In a layered and detailed study Carl Bell uncovers how wildly unlikely these birthdays are. Not only are the days suspicious, the months are too, and then there is the red hot flag that the counties with the oddest birthday patterns are usually Biden supporters. And furthermore, they are counties that differed the most from their past voting behaviour and also counties with higher votes for third parties too (like the libertarians). It’s almost like fake voters wanted Joe Biden to win, but not win by too much, so they had to add in some votes for “others” as well.
The “birthday” tool could not only to be used to spot suspicious counties in the first place, it was so detailed it could give an estimate of what votes might have been if those outlier counties had had a more normal distribution.
As usual, when they take out the fakes, Trump won.
This looks like something that would be useful in a court of law. “Beyond reasonable doubt”.

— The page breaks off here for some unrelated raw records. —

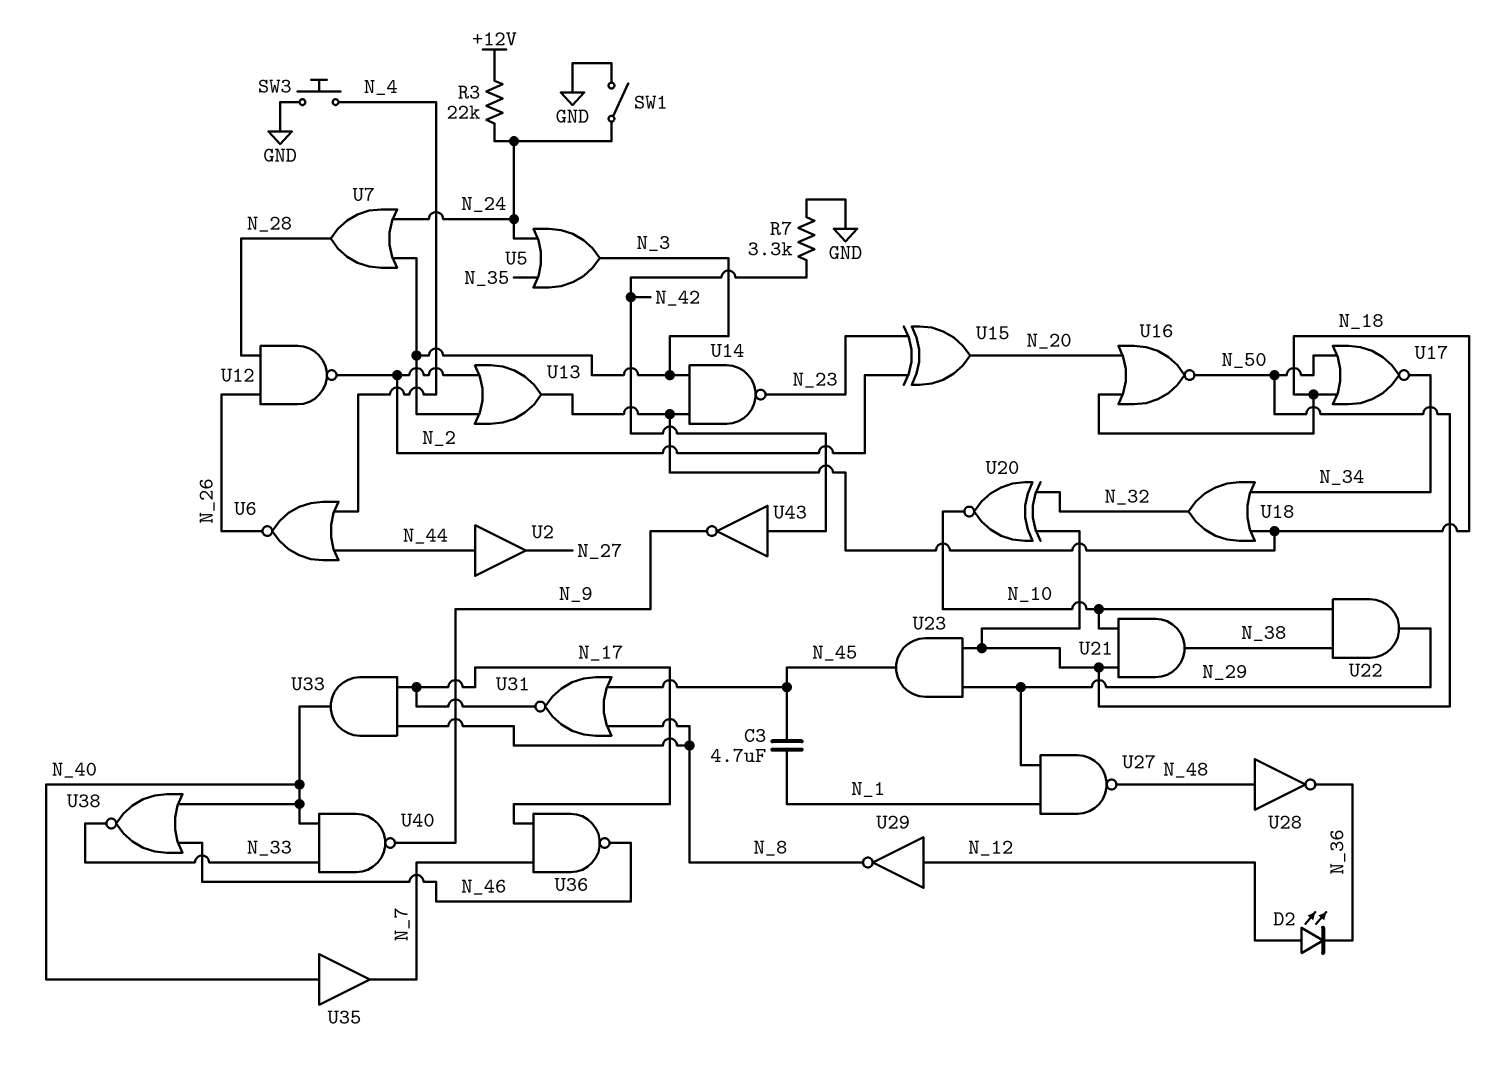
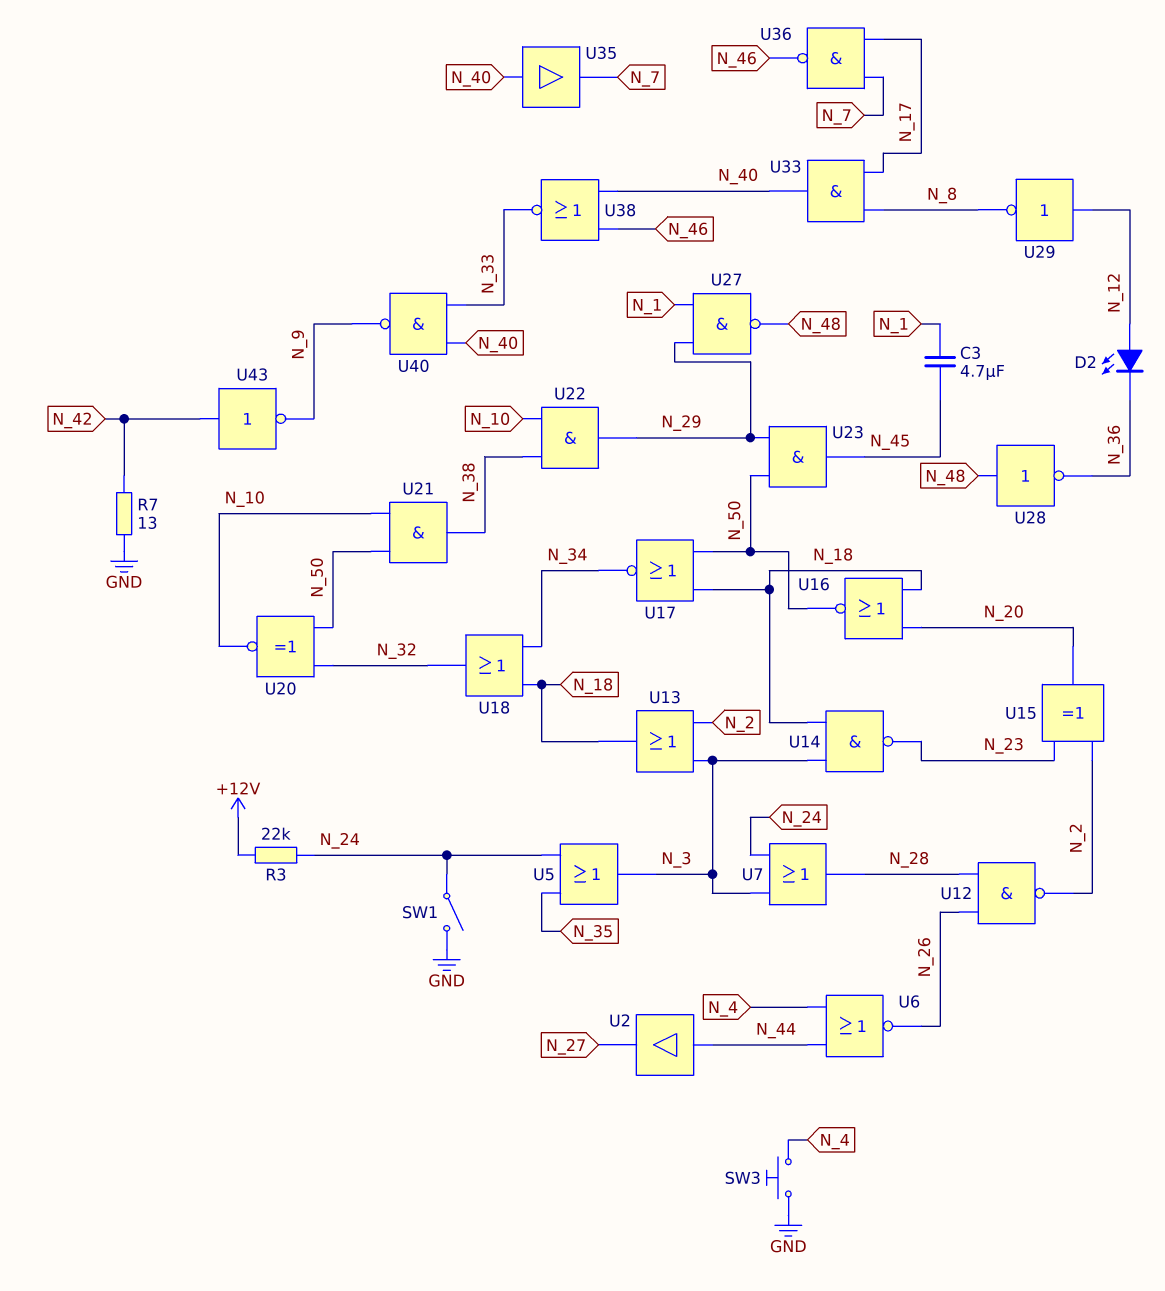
R7: 3.3k (GND, N_42) -> 13 (GND, N_42)
U31: NOR (in N_8, in N_45, out N_17) -> none

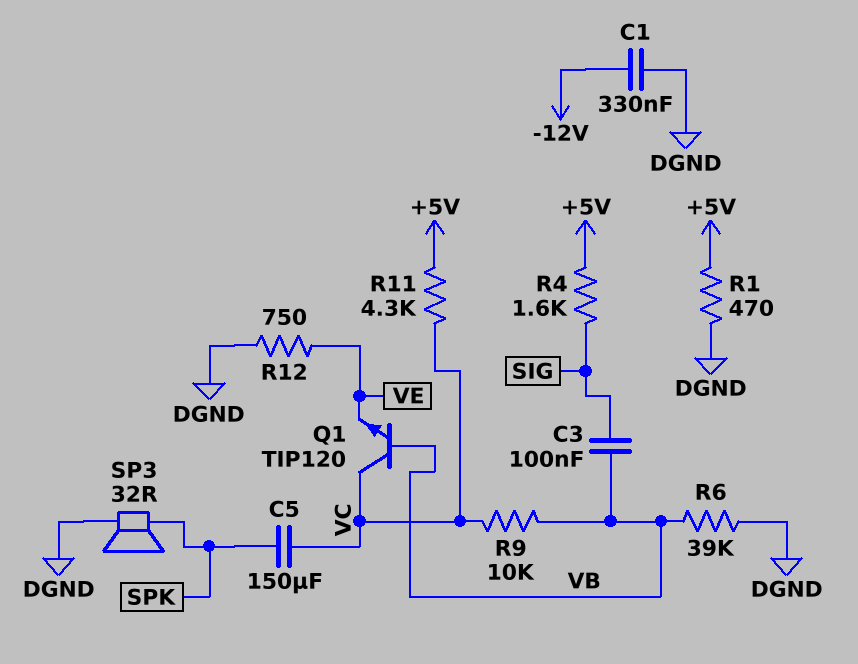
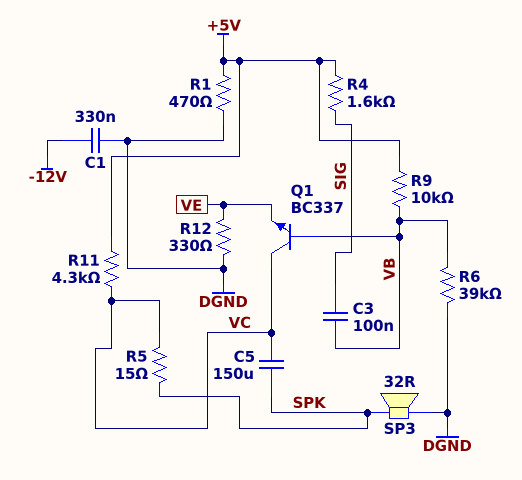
Q1: NPN TIP120 (B VB, C VC, E VE) -> NPN BC337 (B VB, C VC, E VE)
R5: none -> 15 (SPK, VC)
R9: 10k (VB, VC) -> 10k (+5V, VB)
R12: 750 (DGND, VE) -> 330 (DGND, VE)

It’s a sign of the caliber of the Trump supporters, and another weapon in the game. Studies like this motivate the good guys and must surely make some people more nervous.
Lawyers will be watching.
These suspicious birthdays also matter significantly for election outcomes. While there are suspicious counties that vote Republican overall, in general more suspicious birthdays in a county are strongly associated with a larger Biden vote share, and a higher Biden vote share relative to all Democrat presidential candidates since 2000. More suspicious birthdays are also associated with a higher vote share for Jorgensen relative to Trump (consistent with a fraud scheme aiming to get Biden high but not “too high”, while simultaneously giving as few votes to Trump as possible).
Finally, we quantify the magnitude of how this potential fraud may have impacted the election. Even a small reduction in the amount of suspicious birthdays (to the 98th percentile of the conservative distribution) would be predicted to have resulted in Trump winning the state by 71,500 votes. This suggests that whatever is driving the anomalous patterns in birthdays is sufficiently important to affect the statewide election result.
h/t Scott of the Pacific.
By Carl Bell at Revolver
We construct a new metric of potential voter fraud using suspicious distributions of birthdays in Pennsylvania voter registration data. The basic idea is that people picking fake birthdays will make predictable non-random choices, like picking round numbers for days of the month, and not knowing what true birth month distributions look like.
Under this metric, a number of counties in Pennsylvania have extremely unlikely distributions of voter birthdays. Seven counties representing almost 1.4 million votes total (Northumberland, Delaware, Montgomery, Lawrence, Dauphin, LeHigh, and Luzerne) have suspicious birthdays above the 99.5th percentile of plausible distributions, even when using conservative assumptions about what these distributions should look like.